#### [TASK TO CARRY OUT]
For every record below, repeat the text exactly and pass over any image.

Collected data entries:
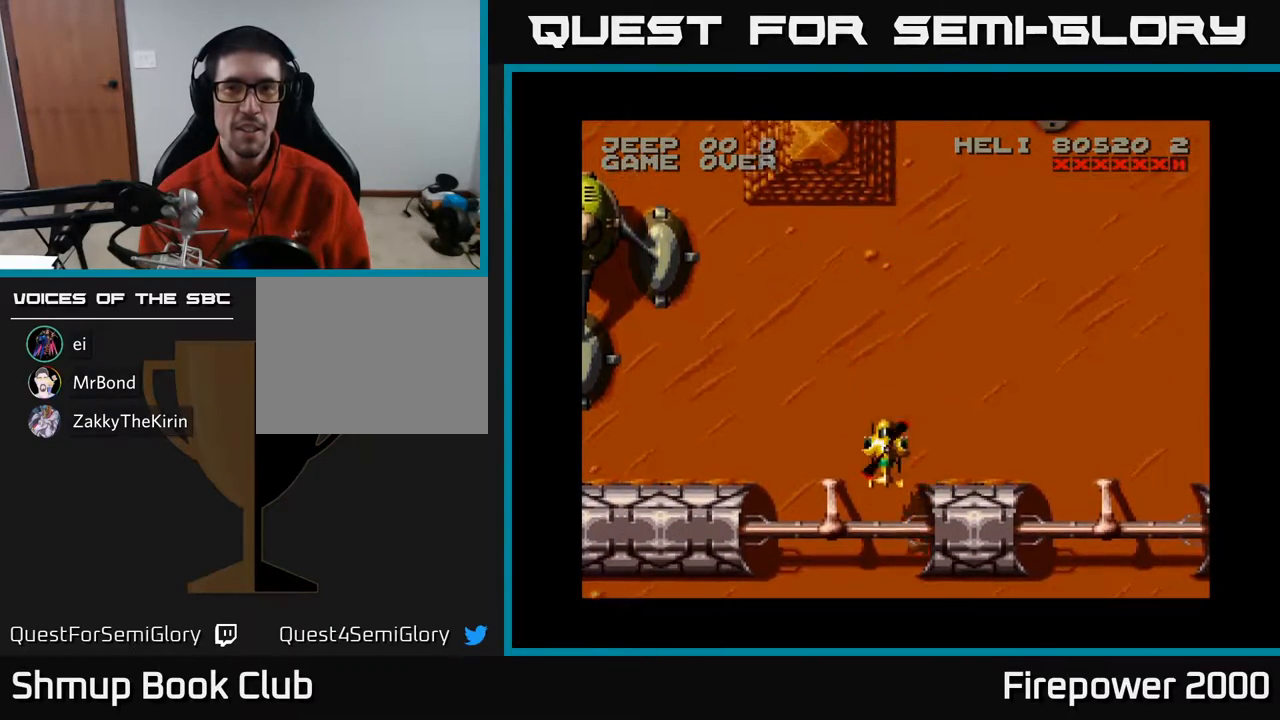
{"buttons": ["A", "DPAD_DOWN"], "events": [[467, "DPAD_RIGHT", "up"]]}
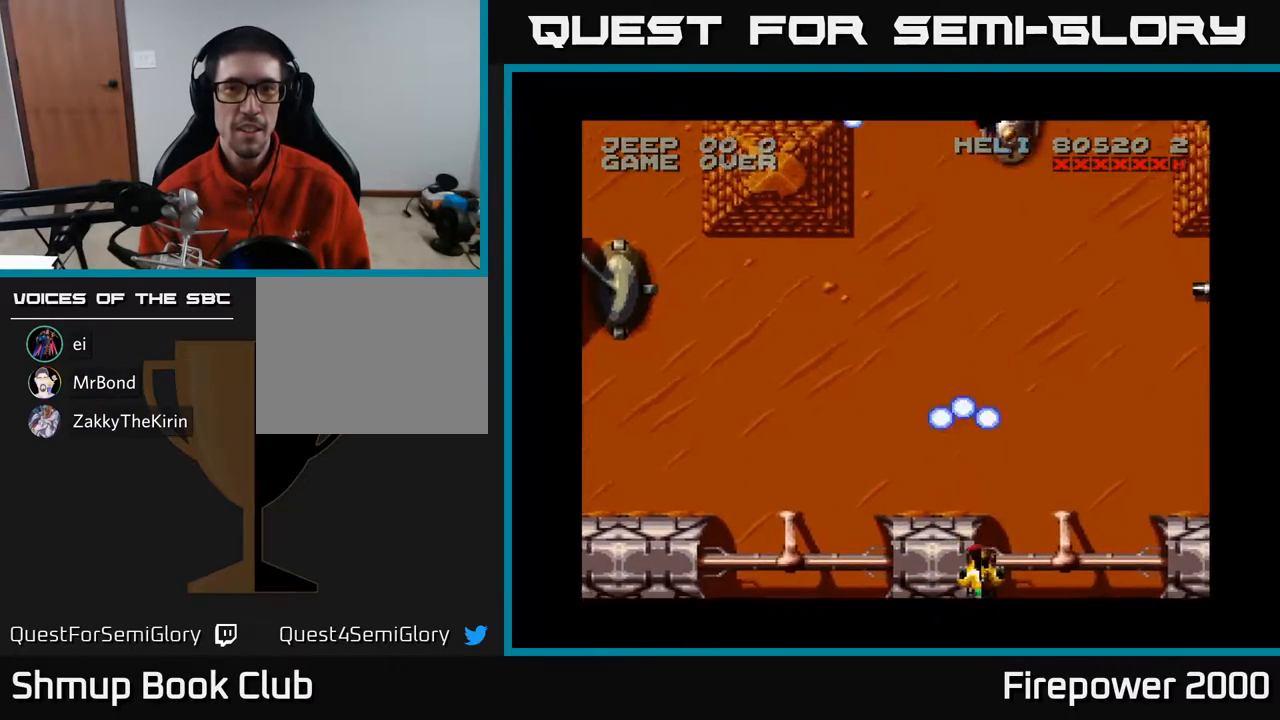
{"buttons": ["A", "DPAD_UP"], "events": [[83, "DPAD_DOWN", "up"], [300, "DPAD_UP", "down"]]}
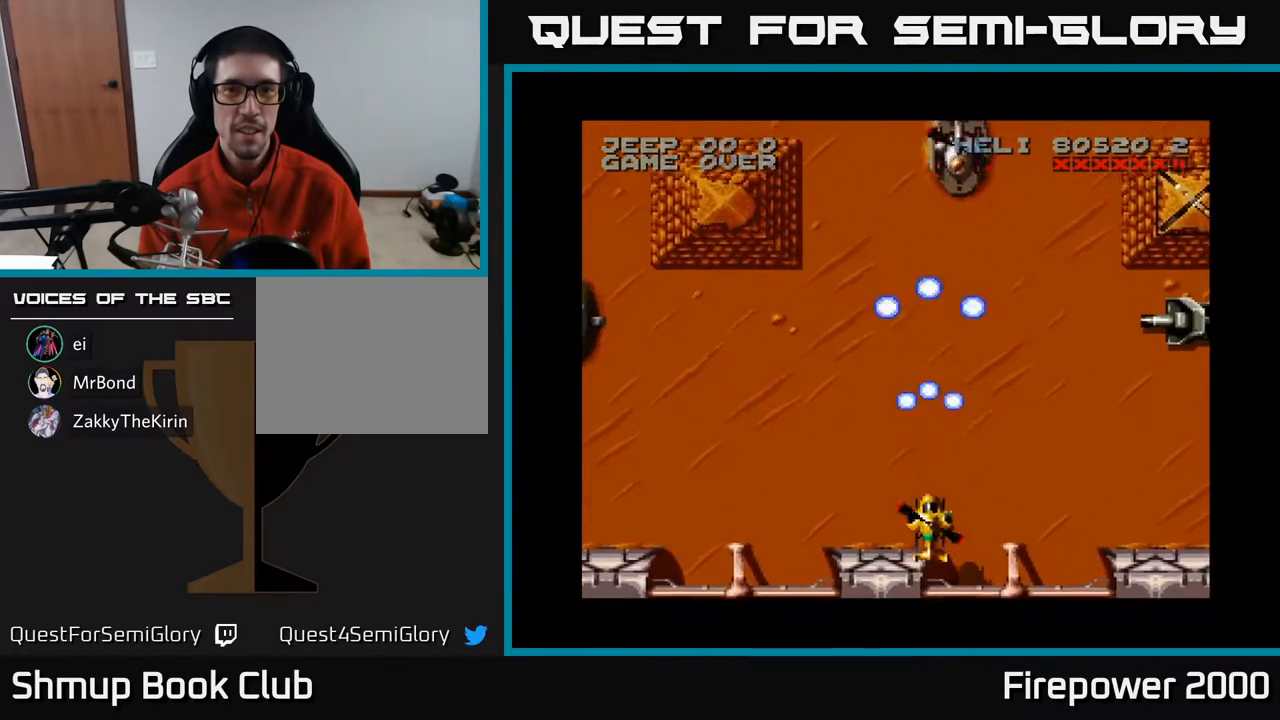
{"buttons": ["A"], "events": [[383, "DPAD_UP", "up"]]}
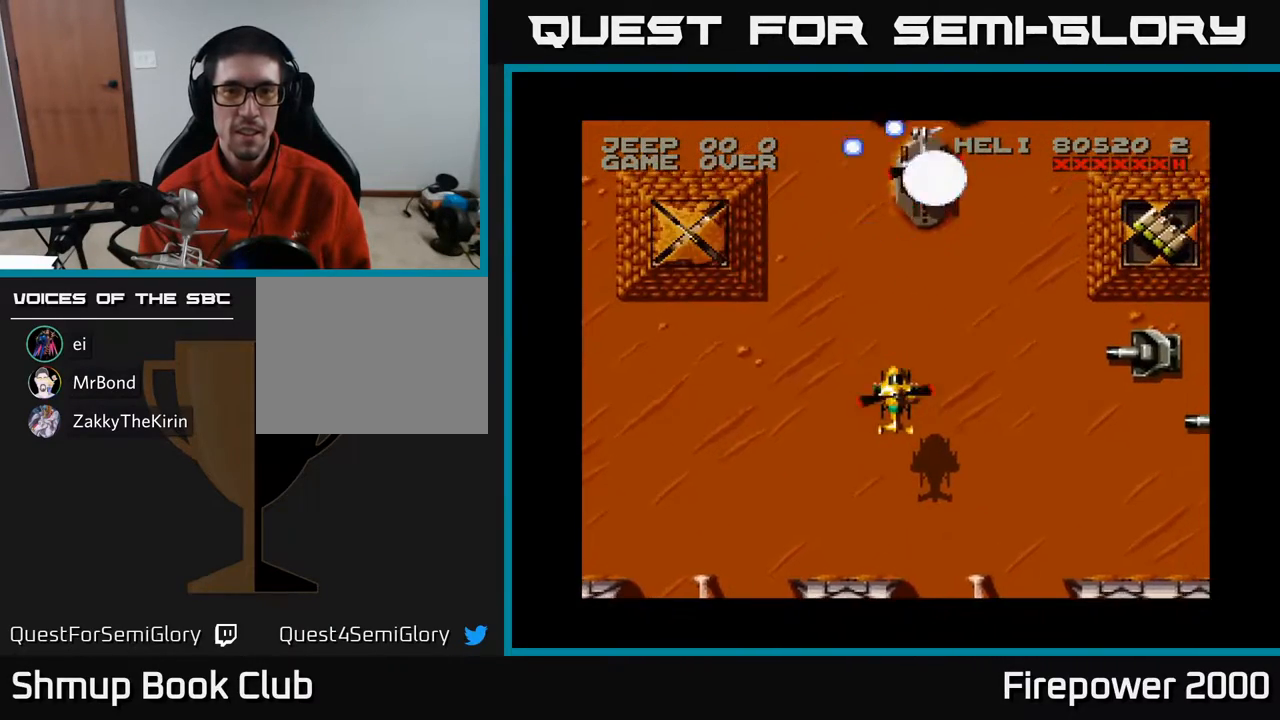
{"buttons": ["A"], "events": [[50, "DPAD_RIGHT", "down"], [83, "DPAD_RIGHT", "up"]]}
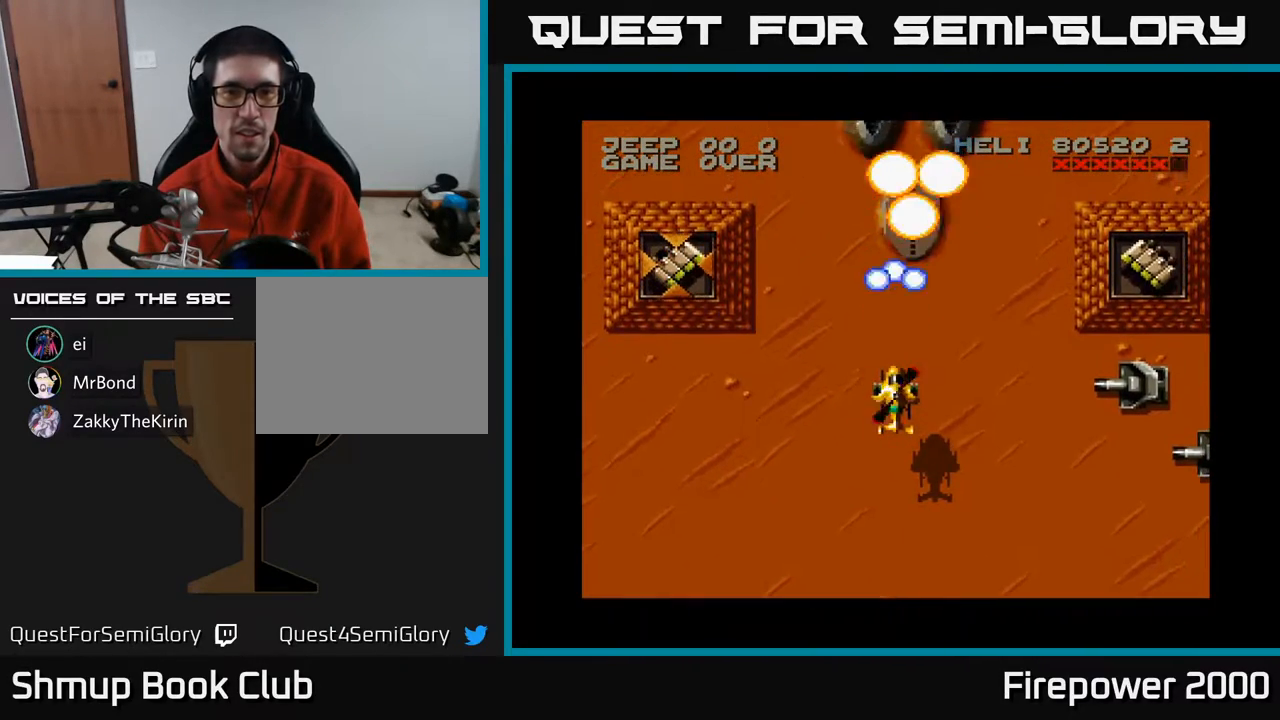
{"buttons": ["A", "DPAD_LEFT"], "events": [[83, "DPAD_DOWN", "down"], [167, "DPAD_LEFT", "down"], [333, "DPAD_DOWN", "up"]]}
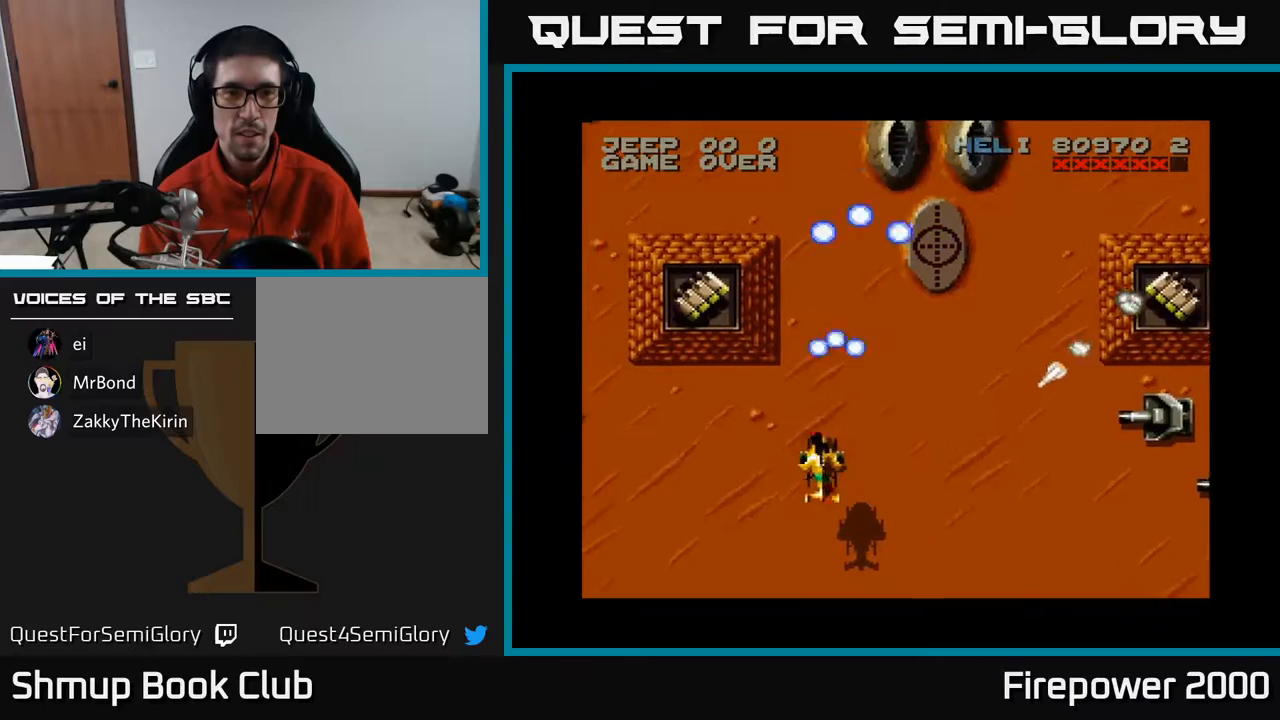
{"buttons": ["A"], "events": [[300, "DPAD_UP", "down"], [333, "DPAD_LEFT", "up"], [433, "DPAD_UP", "up"]]}
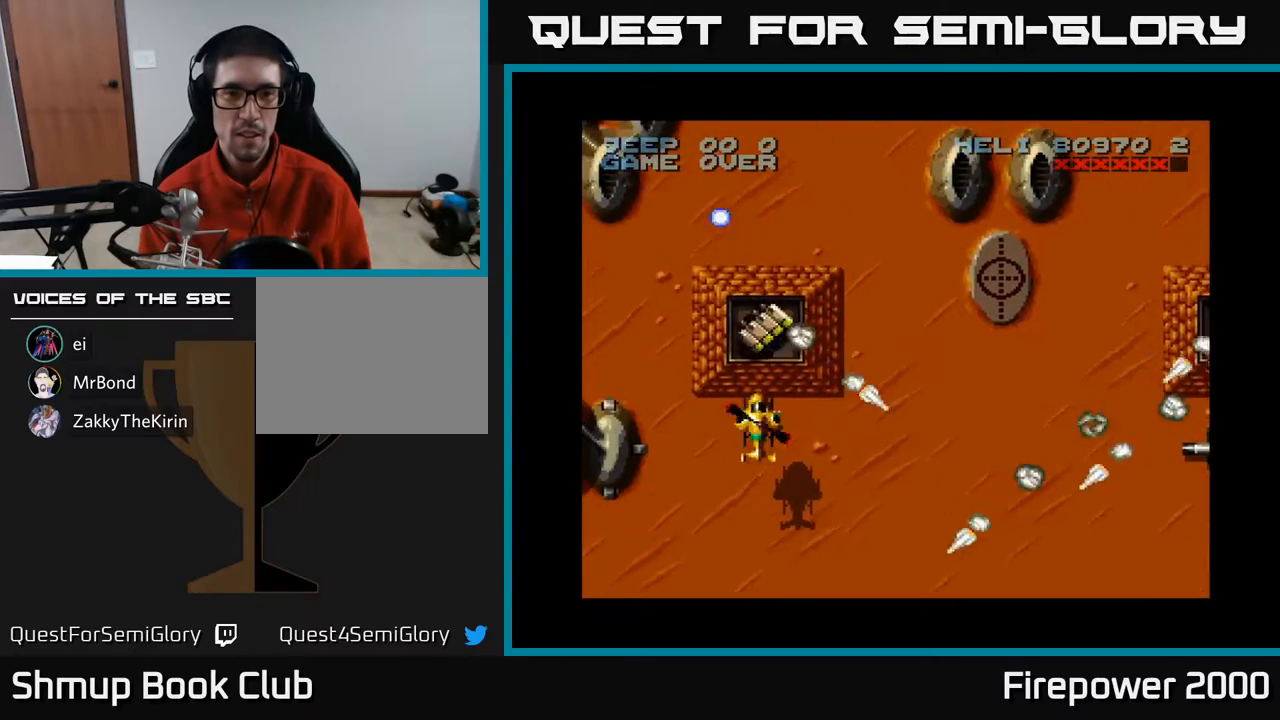
{"buttons": ["A", "DPAD_UP", "DPAD_RIGHT"], "events": [[433, "DPAD_UP", "down"], [500, "DPAD_RIGHT", "down"]]}
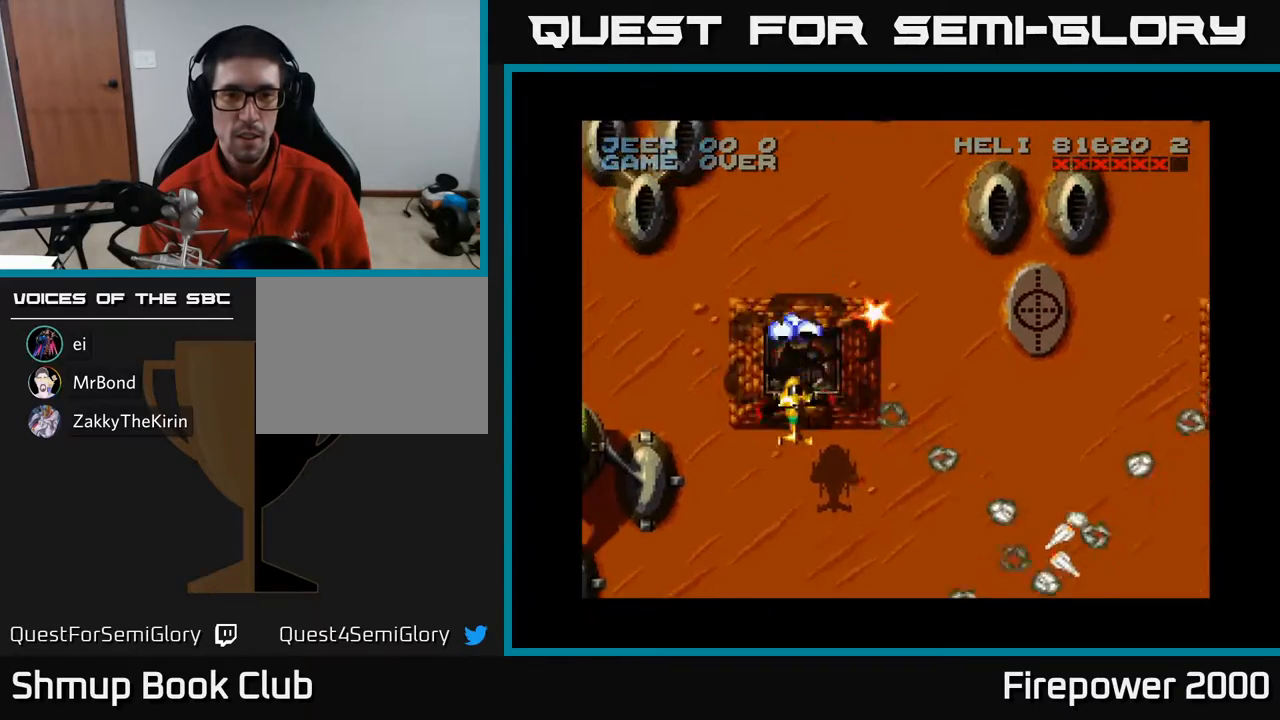
{"buttons": ["A", "DPAD_DOWN", "DPAD_RIGHT"], "events": [[433, "DPAD_UP", "up"], [500, "DPAD_DOWN", "down"]]}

#### [RESULT OF THE TASK]
{"buttons": ["A", "DPAD_DOWN"], "events": [[467, "DPAD_RIGHT", "up"]]}
{"buttons": ["A", "DPAD_UP"], "events": [[83, "DPAD_DOWN", "up"], [300, "DPAD_UP", "down"]]}
{"buttons": ["A"], "events": [[383, "DPAD_UP", "up"]]}
{"buttons": ["A"], "events": [[50, "DPAD_RIGHT", "down"], [83, "DPAD_RIGHT", "up"]]}
{"buttons": ["A", "DPAD_LEFT"], "events": [[83, "DPAD_DOWN", "down"], [167, "DPAD_LEFT", "down"], [333, "DPAD_DOWN", "up"]]}
{"buttons": ["A"], "events": [[300, "DPAD_UP", "down"], [333, "DPAD_LEFT", "up"], [433, "DPAD_UP", "up"]]}
{"buttons": ["A", "DPAD_UP", "DPAD_RIGHT"], "events": [[433, "DPAD_UP", "down"], [500, "DPAD_RIGHT", "down"]]}
{"buttons": ["A", "DPAD_DOWN", "DPAD_RIGHT"], "events": [[433, "DPAD_UP", "up"], [500, "DPAD_DOWN", "down"]]}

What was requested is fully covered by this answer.